● **Action item**: Could you reproduce the whole Walmart worms thread below word for word, with nothing changed or left out?

=== Text segment ===

# Walmart worms



## rosal548 (Nov 1, 2003)

Any of you guys buy Walmart worms in the fishing bait section and feed your P's ? I heard that this is supposed to be really healthy.


----------



## PiranhasaurusRex (Feb 23, 2004)

rosal548 said:


> Any of you guys buy Walmart worms in the fishing bait section and feed your P's ? I heard that this is supposed to be really healthy.












That is the majority of my P's diet. I have 3 3.5-4" and when I put a nightcrawler in, it never gets close enough to see the bottom.


----------



## fiveo93 (Jan 19, 2004)

my p's love canadian nightcrawlers, and yes i get em from walmart too


----------



## Atlanta Braves Baby! (Mar 12, 2003)

Yup I buy those too. My Ps love them!


----------



## Guest (Oct 27, 2004)

I always go to the local park and turn over rotting logs and leaves and collect the worms underneath. But some areas don't have high populations of worms. It must have something to do with the soil composition.

I have never fed store-bought earthworms, but I am yet to hear of anyone having any problems with these.


----------



## shutter13 (Jun 23, 2004)

my P's love nightcrawlers from the bait shop









i think its the wiggling of the drowning worm that makes em go crazy


----------



## Phtstrat (Sep 15, 2004)

I've heard that red wigglers are usually better than earthworms.


----------



## rosal548 (Nov 1, 2003)

thank you guys


----------

=== Excerpted data ===

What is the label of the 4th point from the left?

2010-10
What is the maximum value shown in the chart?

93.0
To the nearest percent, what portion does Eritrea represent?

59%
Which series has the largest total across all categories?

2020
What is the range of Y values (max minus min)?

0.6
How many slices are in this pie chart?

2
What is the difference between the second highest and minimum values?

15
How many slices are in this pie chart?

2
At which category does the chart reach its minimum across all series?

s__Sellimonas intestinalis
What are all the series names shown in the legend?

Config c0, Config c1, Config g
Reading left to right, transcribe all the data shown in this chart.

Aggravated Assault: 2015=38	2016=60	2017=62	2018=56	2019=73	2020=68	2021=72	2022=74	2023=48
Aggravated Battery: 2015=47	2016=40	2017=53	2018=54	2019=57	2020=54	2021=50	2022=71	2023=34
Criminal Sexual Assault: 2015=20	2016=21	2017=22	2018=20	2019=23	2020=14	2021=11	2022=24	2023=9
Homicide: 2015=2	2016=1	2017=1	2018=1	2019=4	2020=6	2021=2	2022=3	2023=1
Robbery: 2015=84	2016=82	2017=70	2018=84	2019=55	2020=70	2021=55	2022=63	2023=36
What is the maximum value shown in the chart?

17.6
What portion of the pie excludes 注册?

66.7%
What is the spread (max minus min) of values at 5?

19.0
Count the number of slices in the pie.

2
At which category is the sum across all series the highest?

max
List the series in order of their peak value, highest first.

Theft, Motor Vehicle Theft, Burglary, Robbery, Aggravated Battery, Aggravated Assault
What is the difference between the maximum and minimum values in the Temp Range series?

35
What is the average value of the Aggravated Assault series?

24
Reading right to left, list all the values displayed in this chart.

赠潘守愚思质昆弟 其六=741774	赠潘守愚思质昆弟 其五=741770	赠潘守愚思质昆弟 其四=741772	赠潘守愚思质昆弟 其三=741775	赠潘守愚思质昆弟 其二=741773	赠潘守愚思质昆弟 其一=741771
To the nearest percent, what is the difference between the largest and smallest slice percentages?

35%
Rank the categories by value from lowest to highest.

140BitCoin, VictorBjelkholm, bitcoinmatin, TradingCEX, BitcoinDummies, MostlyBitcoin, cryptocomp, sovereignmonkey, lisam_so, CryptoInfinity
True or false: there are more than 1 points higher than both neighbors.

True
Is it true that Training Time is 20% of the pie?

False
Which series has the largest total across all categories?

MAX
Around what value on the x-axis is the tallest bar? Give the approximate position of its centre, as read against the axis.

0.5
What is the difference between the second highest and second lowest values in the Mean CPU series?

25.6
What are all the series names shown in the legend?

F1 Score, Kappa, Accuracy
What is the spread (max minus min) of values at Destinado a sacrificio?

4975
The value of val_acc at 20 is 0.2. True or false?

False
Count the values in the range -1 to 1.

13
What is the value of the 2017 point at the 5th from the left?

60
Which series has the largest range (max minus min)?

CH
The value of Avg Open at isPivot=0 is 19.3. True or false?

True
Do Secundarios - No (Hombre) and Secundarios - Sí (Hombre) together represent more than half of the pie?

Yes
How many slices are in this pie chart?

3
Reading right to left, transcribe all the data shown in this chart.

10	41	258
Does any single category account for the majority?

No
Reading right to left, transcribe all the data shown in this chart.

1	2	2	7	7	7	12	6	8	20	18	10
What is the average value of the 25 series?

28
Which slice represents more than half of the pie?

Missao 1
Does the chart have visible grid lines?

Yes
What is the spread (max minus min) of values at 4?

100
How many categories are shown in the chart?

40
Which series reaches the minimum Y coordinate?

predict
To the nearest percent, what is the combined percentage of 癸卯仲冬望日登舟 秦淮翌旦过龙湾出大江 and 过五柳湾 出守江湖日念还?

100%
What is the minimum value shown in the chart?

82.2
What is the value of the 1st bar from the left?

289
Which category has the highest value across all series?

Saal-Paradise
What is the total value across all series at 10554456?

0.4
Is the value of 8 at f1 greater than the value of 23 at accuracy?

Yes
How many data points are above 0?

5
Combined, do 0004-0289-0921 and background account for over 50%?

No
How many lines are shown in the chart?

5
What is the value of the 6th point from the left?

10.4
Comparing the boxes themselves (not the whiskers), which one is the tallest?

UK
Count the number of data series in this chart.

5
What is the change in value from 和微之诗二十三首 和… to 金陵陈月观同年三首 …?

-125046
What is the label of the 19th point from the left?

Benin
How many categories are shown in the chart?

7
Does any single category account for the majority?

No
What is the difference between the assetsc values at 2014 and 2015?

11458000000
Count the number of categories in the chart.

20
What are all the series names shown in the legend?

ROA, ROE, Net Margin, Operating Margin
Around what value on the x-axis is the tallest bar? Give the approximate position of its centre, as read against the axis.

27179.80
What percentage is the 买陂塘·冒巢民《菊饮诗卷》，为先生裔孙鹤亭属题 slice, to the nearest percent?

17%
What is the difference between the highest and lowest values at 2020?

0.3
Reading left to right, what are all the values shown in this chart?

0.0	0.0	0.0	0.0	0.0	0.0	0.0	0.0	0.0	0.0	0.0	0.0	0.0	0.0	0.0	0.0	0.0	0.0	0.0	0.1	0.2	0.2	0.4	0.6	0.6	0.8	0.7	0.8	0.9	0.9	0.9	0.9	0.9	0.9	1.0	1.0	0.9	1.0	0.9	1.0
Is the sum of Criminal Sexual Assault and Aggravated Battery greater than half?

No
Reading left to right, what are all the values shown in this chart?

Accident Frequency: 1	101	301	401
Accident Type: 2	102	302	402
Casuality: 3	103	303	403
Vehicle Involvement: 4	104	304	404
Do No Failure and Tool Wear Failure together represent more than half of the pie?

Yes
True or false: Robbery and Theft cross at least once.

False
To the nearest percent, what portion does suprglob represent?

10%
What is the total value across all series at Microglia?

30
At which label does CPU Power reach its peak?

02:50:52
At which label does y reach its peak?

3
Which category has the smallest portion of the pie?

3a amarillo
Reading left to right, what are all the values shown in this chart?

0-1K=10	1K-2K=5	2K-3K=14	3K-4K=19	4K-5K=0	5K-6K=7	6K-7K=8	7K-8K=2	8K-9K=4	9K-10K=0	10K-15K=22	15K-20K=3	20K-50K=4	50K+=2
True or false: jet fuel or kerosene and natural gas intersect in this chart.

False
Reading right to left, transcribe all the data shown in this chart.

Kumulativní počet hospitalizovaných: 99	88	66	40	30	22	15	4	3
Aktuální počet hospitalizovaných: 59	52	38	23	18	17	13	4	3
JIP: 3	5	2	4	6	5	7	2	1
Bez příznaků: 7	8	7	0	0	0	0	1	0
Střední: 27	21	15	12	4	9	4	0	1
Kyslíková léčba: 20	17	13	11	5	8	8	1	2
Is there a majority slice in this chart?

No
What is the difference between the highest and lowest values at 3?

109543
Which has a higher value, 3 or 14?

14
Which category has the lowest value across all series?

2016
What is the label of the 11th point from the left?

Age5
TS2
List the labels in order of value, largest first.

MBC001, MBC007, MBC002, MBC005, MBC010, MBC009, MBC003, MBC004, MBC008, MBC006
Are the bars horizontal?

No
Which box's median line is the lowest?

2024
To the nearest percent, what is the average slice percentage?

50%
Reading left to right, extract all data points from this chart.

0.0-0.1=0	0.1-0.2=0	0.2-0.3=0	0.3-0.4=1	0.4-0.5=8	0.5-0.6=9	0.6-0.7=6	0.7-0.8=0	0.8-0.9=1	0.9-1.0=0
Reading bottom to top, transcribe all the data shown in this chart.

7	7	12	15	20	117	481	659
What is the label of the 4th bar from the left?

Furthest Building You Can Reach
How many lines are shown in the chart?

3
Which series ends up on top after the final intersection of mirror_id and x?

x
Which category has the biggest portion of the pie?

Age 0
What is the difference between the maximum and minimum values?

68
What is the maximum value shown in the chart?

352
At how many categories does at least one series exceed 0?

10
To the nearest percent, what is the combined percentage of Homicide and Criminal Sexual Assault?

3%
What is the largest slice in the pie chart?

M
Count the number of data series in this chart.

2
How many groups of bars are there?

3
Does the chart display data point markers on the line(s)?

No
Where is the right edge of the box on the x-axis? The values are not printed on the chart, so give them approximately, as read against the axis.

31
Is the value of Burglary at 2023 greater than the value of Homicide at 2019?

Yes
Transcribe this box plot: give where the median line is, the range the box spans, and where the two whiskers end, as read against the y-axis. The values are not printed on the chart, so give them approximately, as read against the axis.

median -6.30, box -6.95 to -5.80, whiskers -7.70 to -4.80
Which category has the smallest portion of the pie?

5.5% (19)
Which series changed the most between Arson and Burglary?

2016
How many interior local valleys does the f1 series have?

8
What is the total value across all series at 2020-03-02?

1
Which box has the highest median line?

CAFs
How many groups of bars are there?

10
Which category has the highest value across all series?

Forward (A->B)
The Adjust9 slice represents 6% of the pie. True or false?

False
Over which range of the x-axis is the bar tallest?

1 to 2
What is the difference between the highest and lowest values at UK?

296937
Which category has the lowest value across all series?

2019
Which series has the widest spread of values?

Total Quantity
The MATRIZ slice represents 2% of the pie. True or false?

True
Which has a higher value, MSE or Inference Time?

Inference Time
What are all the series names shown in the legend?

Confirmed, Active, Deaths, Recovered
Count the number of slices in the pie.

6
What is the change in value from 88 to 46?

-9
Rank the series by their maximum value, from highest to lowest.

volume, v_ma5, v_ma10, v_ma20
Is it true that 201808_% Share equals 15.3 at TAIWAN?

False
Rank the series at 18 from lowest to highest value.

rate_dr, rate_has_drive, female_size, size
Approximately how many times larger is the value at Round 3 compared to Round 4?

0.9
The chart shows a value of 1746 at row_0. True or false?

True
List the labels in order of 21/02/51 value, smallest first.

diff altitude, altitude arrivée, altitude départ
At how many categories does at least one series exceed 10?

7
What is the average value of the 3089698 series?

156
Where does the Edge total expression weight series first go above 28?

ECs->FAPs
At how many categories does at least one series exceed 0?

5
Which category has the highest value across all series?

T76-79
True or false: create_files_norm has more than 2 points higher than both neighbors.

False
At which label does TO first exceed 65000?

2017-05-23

===

● **Expected answer**:
# Walmart worms



## rosal548 (Nov 1, 2003)

Any of you guys buy Walmart worms in the fishing bait section and feed your P's ? I heard that this is supposed to be really healthy.


----------



## PiranhasaurusRex (Feb 23, 2004)

rosal548 said:


> Any of you guys buy Walmart worms in the fishing bait section and feed your P's ? I heard that this is supposed to be really healthy.












That is the majority of my P's diet. I have 3 3.5-4" and when I put a nightcrawler in, it never gets close enough to see the bottom.


----------



## fiveo93 (Jan 19, 2004)

my p's love canadian nightcrawlers, and yes i get em from walmart too


----------



## Atlanta Braves Baby! (Mar 12, 2003)

Yup I buy those too. My Ps love them!


----------



## Guest (Oct 27, 2004)

I always go to the local park and turn over rotting logs and leaves and collect the worms underneath. But some areas don't have high populations of worms. It must have something to do with the soil composition.

I have never fed store-bought earthworms, but I am yet to hear of anyone having any problems with these.


----------



## shutter13 (Jun 23, 2004)

my P's love nightcrawlers from the bait shop









i think its the wiggling of the drowning worm that makes em go crazy


----------



## Phtstrat (Sep 15, 2004)

I've heard that red wigglers are usually better than earthworms.


----------



## rosal548 (Nov 1, 2003)

thank you guys


----------